TASK TO CARRY OUT —
Exact copies of all the lines below are needed, without the pictures.
+++ MATERIAL PROVIDED +++
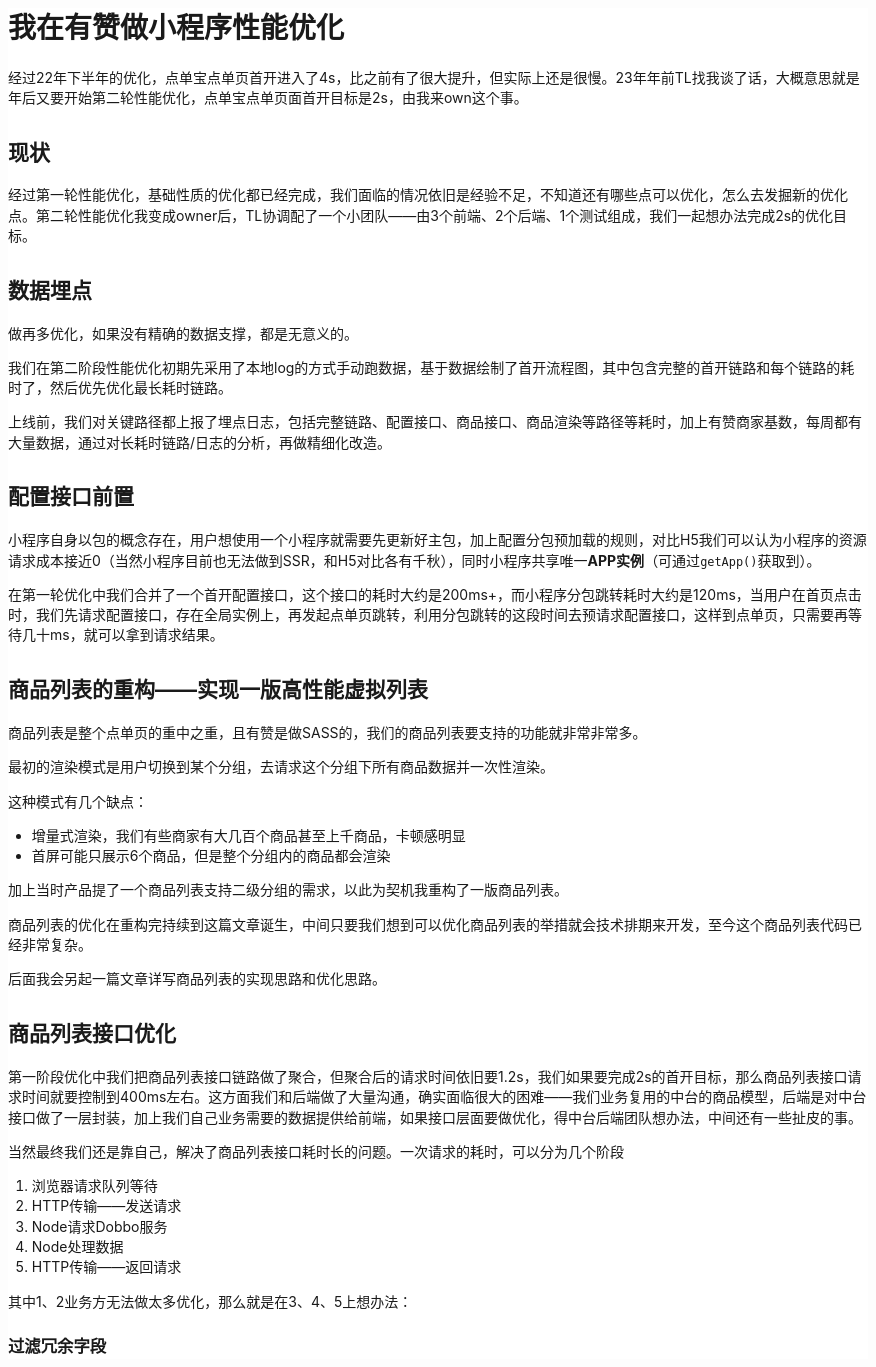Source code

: # 我在有赞做小程序性能优化
经过22年下半年的优化，点单宝点单页首开进入了4s，比之前有了很大提升，但实际上还是很慢。23年年前TL找我谈了话，大概意思就是年后又要开始第二轮性能优化，点单宝点单页面首开目标是2s，由我来own这个事。

## 现状
经过第一轮性能优化，基础性质的优化都已经完成，我们面临的情况依旧是经验不足，不知道还有哪些点可以优化，怎么去发掘新的优化点。第二轮性能优化我变成owner后，TL协调配了一个小团队——由3个前端、2个后端、1个测试组成，我们一起想办法完成2s的优化目标。

## 数据埋点
做再多优化，如果没有精确的数据支撑，都是无意义的。

我们在第二阶段性能优化初期先采用了本地log的方式手动跑数据，基于数据绘制了首开流程图，其中包含完整的首开链路和每个链路的耗时了，然后优先优化最长耗时链路。

上线前，我们对关键路径都上报了埋点日志，包括完整链路、配置接口、商品接口、商品渲染等路径等耗时，加上有赞商家基数，每周都有大量数据，通过对长耗时链路/日志的分析，再做精细化改造。

## 配置接口前置
小程序自身以包的概念存在，用户想使用一个小程序就需要先更新好主包，加上配置分包预加载的规则，对比H5我们可以认为小程序的资源请求成本接近0（当然小程序目前也无法做到SSR，和H5对比各有千秋），同时小程序共享唯一**APP实例**（可通过`getApp()`获取到）。

在第一轮优化中我们合并了一个首开配置接口，这个接口的耗时大约是200ms+，而小程序分包跳转耗时大约是120ms，当用户在首页点击时，我们先请求配置接口，存在全局实例上，再发起点单页跳转，利用分包跳转的这段时间去预请求配置接口，这样到点单页，只需要再等待几十ms，就可以拿到请求结果。

## 商品列表的重构——实现一版高性能虚拟列表
商品列表是整个点单页的重中之重，且有赞是做SASS的，我们的商品列表要支持的功能就非常非常多。

最初的渲染模式是用户切换到某个分组，去请求这个分组下所有商品数据并一次性渲染。

这种模式有几个缺点：
* 增量式渲染，我们有些商家有大几百个商品甚至上千商品，卡顿感明显
* 首屏可能只展示6个商品，但是整个分组内的商品都会渲染

加上当时产品提了一个商品列表支持二级分组的需求，以此为契机我重构了一版商品列表。

商品列表的优化在重构完持续到这篇文章诞生，中间只要我们想到可以优化商品列表的举措就会技术排期来开发，至今这个商品列表代码已经非常复杂。

后面我会另起一篇文章详写商品列表的实现思路和优化思路。

## 商品列表接口优化
第一阶段优化中我们把商品列表接口链路做了聚合，但聚合后的请求时间依旧要1.2s，我们如果要完成2s的首开目标，那么商品列表接口请求时间就要控制到400ms左右。这方面我们和后端做了大量沟通，确实面临很大的困难——我们业务复用的中台的商品模型，后端是对中台接口做了一层封装，加上我们自己业务需要的数据提供给前端，如果接口层面要做优化，得中台后端团队想办法，中间还有一些扯皮的事。

当然最终我们还是靠自己，解决了商品列表接口耗时长的问题。一次请求的耗时，可以分为几个阶段
1. 浏览器请求队列等待
2. HTTP传输——发送请求
3. Node请求Dobbo服务
4. Node处理数据
5. HTTP传输——返回请求

其中1、2业务方无法做太多优化，那么就是在3、4、5上想办法：

### 过滤冗余字段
+++
FINISHED EXERCISE —
Source code

: # 我在有赞做小程序性能优化
经过22年下半年的优化，点单宝点单页首开进入了4s，比之前有了很大提升，但实际上还是很慢。23年年前TL找我谈了话，大概意思就是年后又要开始第二轮性能优化，点单宝点单页面首开目标是2s，由我来own这个事。

## 现状
经过第一轮性能优化，基础性质的优化都已经完成，我们面临的情况依旧是经验不足，不知道还有哪些点可以优化，怎么去发掘新的优化点。第二轮性能优化我变成owner后，TL协调配了一个小团队——由3个前端、2个后端、1个测试组成，我们一起想办法完成2s的优化目标。

## 数据埋点
做再多优化，如果没有精确的数据支撑，都是无意义的。

我们在第二阶段性能优化初期先采用了本地log的方式手动跑数据，基于数据绘制了首开流程图，其中包含完整的首开链路和每个链路的耗时了，然后优先优化最长耗时链路。

上线前，我们对关键路径都上报了埋点日志，包括完整链路、配置接口、商品接口、商品渲染等路径等耗时，加上有赞商家基数，每周都有大量数据，通过对长耗时链路/日志的分析，再做精细化改造。

## 配置接口前置
小程序自身以包的概念存在，用户想使用一个小程序就需要先更新好主包，加上配置分包预加载的规则，对比H5我们可以认为小程序的资源请求成本接近0（当然小程序目前也无法做到SSR，和H5对比各有千秋），同时小程序共享唯一**APP实例**（可通过`getApp()`获取到）。

在第一轮优化中我们合并了一个首开配置接口，这个接口的耗时大约是200ms+，而小程序分包跳转耗时大约是120ms，当用户在首页点击时，我们先请求配置接口，存在全局实例上，再发起点单页跳转，利用分包跳转的这段时间去预请求配置接口，这样到点单页，只需要再等待几十ms，就可以拿到请求结果。

## 商品列表的重构——实现一版高性能虚拟列表
商品列表是整个点单页的重中之重，且有赞是做SASS的，我们的商品列表要支持的功能就非常非常多。

最初的渲染模式是用户切换到某个分组，去请求这个分组下所有商品数据并一次性渲染。

这种模式有几个缺点：
* 增量式渲染，我们有些商家有大几百个商品甚至上千商品，卡顿感明显
* 首屏可能只展示6个商品，但是整个分组内的商品都会渲染

加上当时产品提了一个商品列表支持二级分组的需求，以此为契机我重构了一版商品列表。

商品列表的优化在重构完持续到这篇文章诞生，中间只要我们想到可以优化商品列表的举措就会技术排期来开发，至今这个商品列表代码已经非常复杂。

后面我会另起一篇文章详写商品列表的实现思路和优化思路。

## 商品列表接口优化
第一阶段优化中我们把商品列表接口链路做了聚合，但聚合后的请求时间依旧要1.2s，我们如果要完成2s的首开目标，那么商品列表接口请求时间就要控制到400ms左右。这方面我们和后端做了大量沟通，确实面临很大的困难——我们业务复用的中台的商品模型，后端是对中台接口做了一层封装，加上我们自己业务需要的数据提供给前端，如果接口层面要做优化，得中台后端团队想办法，中间还有一些扯皮的事。

当然最终我们还是靠自己，解决了商品列表接口耗时长的问题。一次请求的耗时，可以分为几个阶段
1. 浏览器请求队列等待
2. HTTP传输——发送请求
3. Node请求Dobbo服务
4. Node处理数据
5. HTTP传输——返回请求

其中1、2业务方无法做太多优化，那么就是在3、4、5上想办法：

### 过滤冗余字段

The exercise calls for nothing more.